- _Task instructions_:
A – Please transcribe the probability exercise word for word, starting at "### 3c) (1 point)" and ending at "and 'p_gr4', respectively.".
B – Write the next part of the probability exercise, picking up after its last line.

Extract to read: Begin

Visualize the distribution of the data plot using an histogram. Add a smooth curve obtained using a kernel density estimate (KDE) to the histogram.

Hint: you can use sns.histplot.

In [None]:
class Question3a:
    n_samples=10000
    np.random.seed(0)
    
    y = ...
    ...

In [None]:
grader.check("Question 3a")

### 3b) (1 point, bonus)
Calculate the probabilities $\text{P}(Y = 2)$, $\text{P}(Y = 3)$ and $\text{P}(Y = 4)$ and store them in the variables 'p2', 'p3', and 'p4', respectively.


In [None]:
class Question3b:
    p2 = ...
    p3 = ...
    p4 = ...
    
    print('P(Y=2)={:.4f} \nP(Y=3)={:.4f} \nP(Y=4)={:.4f}'.format(p2, p3, p4))

In [None]:
grader.check("Question 3b")

### 3c) (1 point)
Calculate the probabilities $\text{P}(Y \leq 2)$, $\text{P}(2 < Y \leq 3)$ and $\text{P}(Y \geq 4)$ and store them in the variables 'p_le2', 'p_gr2_le3', and 'p_gr4', respectively.


In [None]:
class Question3c:
    p_le2 = ...
    p_gr2_le3 = ...
    p_gr4 = ...
    
    print('P(Y<=2)={:.4f}\nP(2<Y<=3)={:.4f}\nP(Y>=4)={:.4f}'.format(p_le2, p_gr2_le3, p_gr4))

Extract to read: End
Data records: Begin

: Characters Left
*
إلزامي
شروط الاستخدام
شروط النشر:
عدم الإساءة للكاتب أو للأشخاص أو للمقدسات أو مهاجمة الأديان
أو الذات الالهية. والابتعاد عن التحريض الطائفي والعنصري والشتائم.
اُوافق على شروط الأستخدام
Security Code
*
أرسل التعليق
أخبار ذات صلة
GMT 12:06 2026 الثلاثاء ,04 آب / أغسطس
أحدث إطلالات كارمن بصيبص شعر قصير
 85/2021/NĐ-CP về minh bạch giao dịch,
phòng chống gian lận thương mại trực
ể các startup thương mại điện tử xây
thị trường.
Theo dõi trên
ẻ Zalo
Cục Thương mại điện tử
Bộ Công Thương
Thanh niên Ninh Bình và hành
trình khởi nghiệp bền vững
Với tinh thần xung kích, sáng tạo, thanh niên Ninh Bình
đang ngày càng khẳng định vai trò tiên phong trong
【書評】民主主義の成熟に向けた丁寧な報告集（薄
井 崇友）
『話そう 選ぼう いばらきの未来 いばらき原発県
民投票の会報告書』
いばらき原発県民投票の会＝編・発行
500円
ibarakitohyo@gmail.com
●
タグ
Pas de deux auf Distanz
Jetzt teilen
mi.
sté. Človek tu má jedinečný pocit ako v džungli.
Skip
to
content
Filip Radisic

Data records: End
Data records: Begin

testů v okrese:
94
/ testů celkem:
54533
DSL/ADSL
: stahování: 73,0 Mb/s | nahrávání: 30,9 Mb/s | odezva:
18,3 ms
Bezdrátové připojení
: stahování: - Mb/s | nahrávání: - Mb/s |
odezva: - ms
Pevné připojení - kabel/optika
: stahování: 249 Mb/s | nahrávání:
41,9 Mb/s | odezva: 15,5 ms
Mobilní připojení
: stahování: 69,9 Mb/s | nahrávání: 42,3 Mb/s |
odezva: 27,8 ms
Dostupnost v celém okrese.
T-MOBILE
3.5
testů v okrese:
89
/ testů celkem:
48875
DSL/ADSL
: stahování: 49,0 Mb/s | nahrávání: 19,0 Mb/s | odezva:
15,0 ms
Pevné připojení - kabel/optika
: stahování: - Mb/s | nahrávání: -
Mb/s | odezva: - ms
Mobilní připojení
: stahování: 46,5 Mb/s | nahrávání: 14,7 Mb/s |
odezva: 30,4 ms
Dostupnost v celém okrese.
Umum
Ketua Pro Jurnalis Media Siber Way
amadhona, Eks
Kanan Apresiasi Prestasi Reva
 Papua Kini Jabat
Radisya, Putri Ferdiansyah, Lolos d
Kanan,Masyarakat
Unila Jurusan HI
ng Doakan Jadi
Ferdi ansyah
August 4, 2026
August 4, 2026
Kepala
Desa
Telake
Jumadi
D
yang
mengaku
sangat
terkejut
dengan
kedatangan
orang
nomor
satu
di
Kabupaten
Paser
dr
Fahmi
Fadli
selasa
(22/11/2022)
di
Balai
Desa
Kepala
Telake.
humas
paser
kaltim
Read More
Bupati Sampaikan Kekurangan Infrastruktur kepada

Data records: End

- _Per-task outputs_:
A –
### 3c) (1 point)
Calculate the probabilities $\text{P}(Y \leq 2)$, $\text{P}(2 < Y \leq 3)$ and $\text{P}(Y \geq 4)$ and store them in the variables 'p_le2', 'p_gr2_le3', and 'p_gr4', respectively.

B –
In [None]:
grader.check("Question 3c")

Do the probabilities $\text{P}(Y \leq 2)$ and $\text{P}(Y \geq 4)$ have the same value? What is the reason for your answer?

Your answer:

### 3d) (1 point)

Calculate the mean, standard deviation, and median of the samples generated in the variable 'y' (Question 3a) and store them in the variables 'mean', 'std' and 'median' respectively.

In [None]:
class Question3d:
    mean_y = ...
    std_y = ...
    median_y = ...
    
    print('Mean={:.4f} \nStd={:.4f} \nMedian={:.4f}'.format(mean_y, std_y, median_y))

In [None]:
grader.check("Question 3d")

Are the mean and the standard deviation close to the $\mu$ and $\sigma$? How about the median? Why?

Your answer:

---

To double-check your work, the cell below will rerun all of the autograder tests.

In [None]:
grader.check_all()